The Citizen Advocacy Center (Center) is an award winning, non-profit, non-partisan, community-based, legal organization. Its mission is to “Build Democracy for the 21st Century.” Since 1994, community lawyers have worked to build democracy by strengthening the citizenry’s capacities, resources, and institutions for self-governance. The Center motivates individuals and community groups to seek systemic solutions to issues of public concern and works to improve democratic protocols in local and state government to ensure optimal public participation in the democratic process.
The Center believes that a healthy democracy relies on a balance between government accessibility, accountability, and transparency on one side and citizen participation that is informed, active, effective, and sustained on the other. A democracy is only as strong as its participants. Many of the concerned community members throughout Illinois who contact the Center for assistance have little idea how to navigate the government decision-making process, or even to identify the appropriate government body that is key in solving a problem of public concern.
Thus, an integral component of our work is civic education. The Civic Empowerment Zone is the Center’s youth civic education program and provides resources to fill the gap in civic education at our public schools and promotes the idea that civic education is a learned skill. Just like other subjects such as reading, math, art, and science, civic skills must be practiced regularly in order to develop proficiency and confidence.
The task is enormous. While some schools shine in imparting civic education to their entire student bodies, most have relegated few resources to social studies and civics in order to meet national standards in other subjects. Through our work with schools in the collar counties and suburban Cook County, the Center has learned that our school districts, school administrators, and teachers are ill equipped and without solid legislative direction to implement stronger civic education programs in their schools. In light of Illinois’ recent adoption of the Common Core Standards in English Language Arts & Literacy in History/ Social Studies, Science, & Technical Subjects, the time to evaluate what is the status of civic education in Illinois through a Task Force on Civic Education is now.

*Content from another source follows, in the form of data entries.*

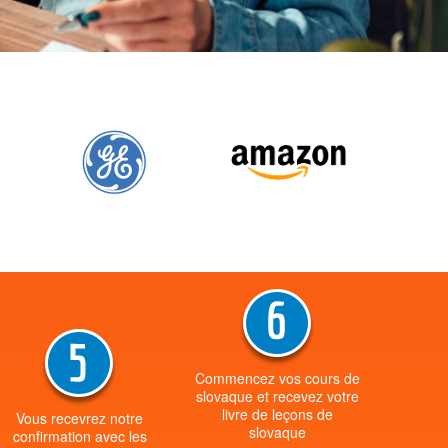
Commencez vos cours de
slovaque et recevez votre
livre de leçons de
Vous recevrez notre
slovaque
confirmation avec les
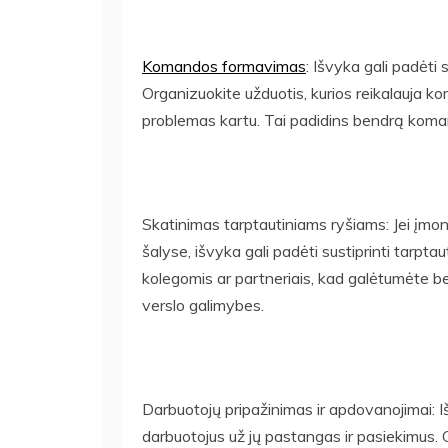
Komandos formavimas
: Išvyka gali padėti
Organizuokite užduotis, kurios reikalauja ko
problemas kartu. Tai padidins bendrą koman
Skatinimas tarptautiniams ryšiams: Jei įmonė
šalyse, išvyka gali padėti sustiprinti tarpta
kolegomis ar partneriais, kad galėtumėte bend
verslo galimybes.
Darbuotojų pripažinimas ir apdovanojimai: Iš
darbuotojus už jų pastangas ir pasiekimus. G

In Jim Slusher’s “Voting is ‘Plan Only,’ and we have duty to help,” he quotes a reader who says the “solution (to problems in local government) is greater citizen involvement to enhance public accountability.” Slusher and the reader draw the legitimate conclusion that our eligible voting population is not using its power to hold local officials accountable.
While voters surely hold this power, there are more direct mechanisms to holding local officials accountable while they conduct our governments’ business, and that is through monitoring local government activities. Of course, if people perceive they lack time, or treat their civic duty as a low priority, they will not utilize this method. In fact, according to the 2010 Illinois Civic Health Index, less than 10 percent of state residents had attended a public meeting of one of their local governments in the preceding year.
The problem is straightforward, and it’s dire: Illinois fails to educate its youth in civics. Without a civically educated public, fewer involve themselves in using the political process to help prioritize and solve the problems they’ve identified as pressing concerns in their communities. The ultimate result is a crisis of legitimacy. People don’t believe that the political system represents their interests, and yet they lack the confidence and skills to exercise their crucial role as responsible, civic-minded individuals to shape the political system to reflect a government we want, rather than one imposed upon us.
How can we increase civic participation, whether through voting or through monitoring, in Illinois? We all need to clamor for legislative and financial support for stronger civic education curriculums at all our public schools so our state’s future residents will be poised to help solve the pressing problems our state faces.